Closed jonrkarr closed 2 years ago
The serivce seems to be returning 503s, meaning it is overloaded. Restarting it at that time could results in data loss since the cache is dirty. It might be that removing the results cache is what is causing the extra load. We can try to increase the number of replicas
When running multiple simulations, the service gets stuck, and then after some time recovers. This is probably due to the max pending writes being exceeded. I'll look into what could be causing this. Maybe we need to move the bucket to the same region
Debugging in https://github.com/HDFGroup/hsds/issues/130
This should be resolved by making some changes to the deployment and sbatch script. The bottleneck is the CPU usage which gets very high when loading HDF files
Need to make the following changes on dev, then test, and then prod.
comment on biosimulations/deployment#69 regarding node scaling when there are pending write tasks: In most cases the on_shutdown function in datanode.py should prevent any new write requests from being accepted and flush existing writes. Kubernetes is suppose to give at least 2 seconds for the pod to clean up its business, which I think should be sufficient in most cases.

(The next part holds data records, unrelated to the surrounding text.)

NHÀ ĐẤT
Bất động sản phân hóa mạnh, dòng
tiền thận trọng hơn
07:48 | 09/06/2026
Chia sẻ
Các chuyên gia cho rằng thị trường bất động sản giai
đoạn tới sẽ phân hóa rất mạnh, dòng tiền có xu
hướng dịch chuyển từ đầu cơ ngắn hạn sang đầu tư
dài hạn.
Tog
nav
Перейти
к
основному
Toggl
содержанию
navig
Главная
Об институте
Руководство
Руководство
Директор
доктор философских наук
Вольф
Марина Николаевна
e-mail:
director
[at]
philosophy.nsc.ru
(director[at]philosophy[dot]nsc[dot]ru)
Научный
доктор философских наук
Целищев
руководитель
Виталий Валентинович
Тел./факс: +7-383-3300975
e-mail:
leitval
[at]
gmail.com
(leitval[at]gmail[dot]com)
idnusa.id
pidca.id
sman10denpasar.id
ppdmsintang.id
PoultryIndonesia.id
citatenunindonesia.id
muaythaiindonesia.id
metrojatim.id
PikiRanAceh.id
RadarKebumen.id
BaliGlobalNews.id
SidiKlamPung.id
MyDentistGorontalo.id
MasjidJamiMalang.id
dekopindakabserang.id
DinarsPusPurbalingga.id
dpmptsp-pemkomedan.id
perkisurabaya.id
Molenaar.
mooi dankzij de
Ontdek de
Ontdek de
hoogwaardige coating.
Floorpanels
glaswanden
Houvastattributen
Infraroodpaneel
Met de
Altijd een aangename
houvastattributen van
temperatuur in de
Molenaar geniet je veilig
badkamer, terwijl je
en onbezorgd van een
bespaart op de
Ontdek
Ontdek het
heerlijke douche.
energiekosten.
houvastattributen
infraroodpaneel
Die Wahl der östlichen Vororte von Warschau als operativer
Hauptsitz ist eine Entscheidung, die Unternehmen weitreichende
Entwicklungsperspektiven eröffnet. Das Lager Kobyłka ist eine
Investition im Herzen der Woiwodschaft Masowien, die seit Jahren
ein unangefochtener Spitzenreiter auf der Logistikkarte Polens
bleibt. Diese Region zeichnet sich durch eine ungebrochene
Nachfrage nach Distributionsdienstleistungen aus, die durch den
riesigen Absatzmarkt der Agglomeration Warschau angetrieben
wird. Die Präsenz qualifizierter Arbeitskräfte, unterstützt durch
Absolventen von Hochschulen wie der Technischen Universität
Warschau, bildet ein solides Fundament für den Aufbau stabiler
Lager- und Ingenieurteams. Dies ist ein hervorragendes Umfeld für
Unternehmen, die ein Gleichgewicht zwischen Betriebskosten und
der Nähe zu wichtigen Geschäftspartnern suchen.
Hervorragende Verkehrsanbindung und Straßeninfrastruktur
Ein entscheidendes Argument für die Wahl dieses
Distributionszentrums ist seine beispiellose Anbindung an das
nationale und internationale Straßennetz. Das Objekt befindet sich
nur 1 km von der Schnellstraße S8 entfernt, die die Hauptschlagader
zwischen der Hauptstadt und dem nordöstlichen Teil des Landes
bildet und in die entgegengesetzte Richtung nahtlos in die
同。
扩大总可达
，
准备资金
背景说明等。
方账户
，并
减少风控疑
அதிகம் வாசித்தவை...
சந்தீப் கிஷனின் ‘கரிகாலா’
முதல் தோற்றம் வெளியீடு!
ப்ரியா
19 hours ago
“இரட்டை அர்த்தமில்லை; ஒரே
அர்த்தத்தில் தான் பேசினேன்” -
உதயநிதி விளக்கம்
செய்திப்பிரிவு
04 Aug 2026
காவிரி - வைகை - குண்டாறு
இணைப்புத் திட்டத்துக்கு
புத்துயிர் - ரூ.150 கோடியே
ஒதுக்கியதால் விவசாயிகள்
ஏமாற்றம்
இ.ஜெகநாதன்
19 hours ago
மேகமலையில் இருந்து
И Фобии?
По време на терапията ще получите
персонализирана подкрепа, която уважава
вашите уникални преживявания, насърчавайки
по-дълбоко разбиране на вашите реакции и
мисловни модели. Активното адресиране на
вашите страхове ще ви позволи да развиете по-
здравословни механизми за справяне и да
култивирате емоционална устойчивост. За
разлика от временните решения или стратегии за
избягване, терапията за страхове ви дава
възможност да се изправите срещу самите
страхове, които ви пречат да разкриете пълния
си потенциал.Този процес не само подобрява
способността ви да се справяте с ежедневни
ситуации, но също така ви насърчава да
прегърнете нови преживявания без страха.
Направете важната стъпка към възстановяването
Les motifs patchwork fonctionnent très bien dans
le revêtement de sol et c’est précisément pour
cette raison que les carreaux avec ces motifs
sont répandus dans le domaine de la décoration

But you need be sure in your deployment yaml you are telling kubernetes what to do when a pod is terminated. At some point the hsds docker build stopped including curl in the image, so the example yamls weren't doing the right thing. I changed the examples to use /usr/sbin/killall5 rather than /usr/sbin/curl (see: 0248bdd) and can see the on_shutdown function being called at termination.
In the past few runs of ModelDB and BiGG, the HSDS appears to have locked up where Kubernetes thinks the HSDS pods are healthy, but the HSDS fails to process GET or POST requests.
As suggested in biosimulations/biosimulations#4340, a more relevant way of evaluating the health of the HSDS (and restarting it) might be helpful. Perhaps this needs to try uploading and downloading a test HDF5 file. If this fails, the service should be restarted.
This seems to be the most critical issue with the dispatch service. There seem to be more issues, but we'll have to leave that to the future to free up bandwidth for Physiome, BioModels, and UI improvements.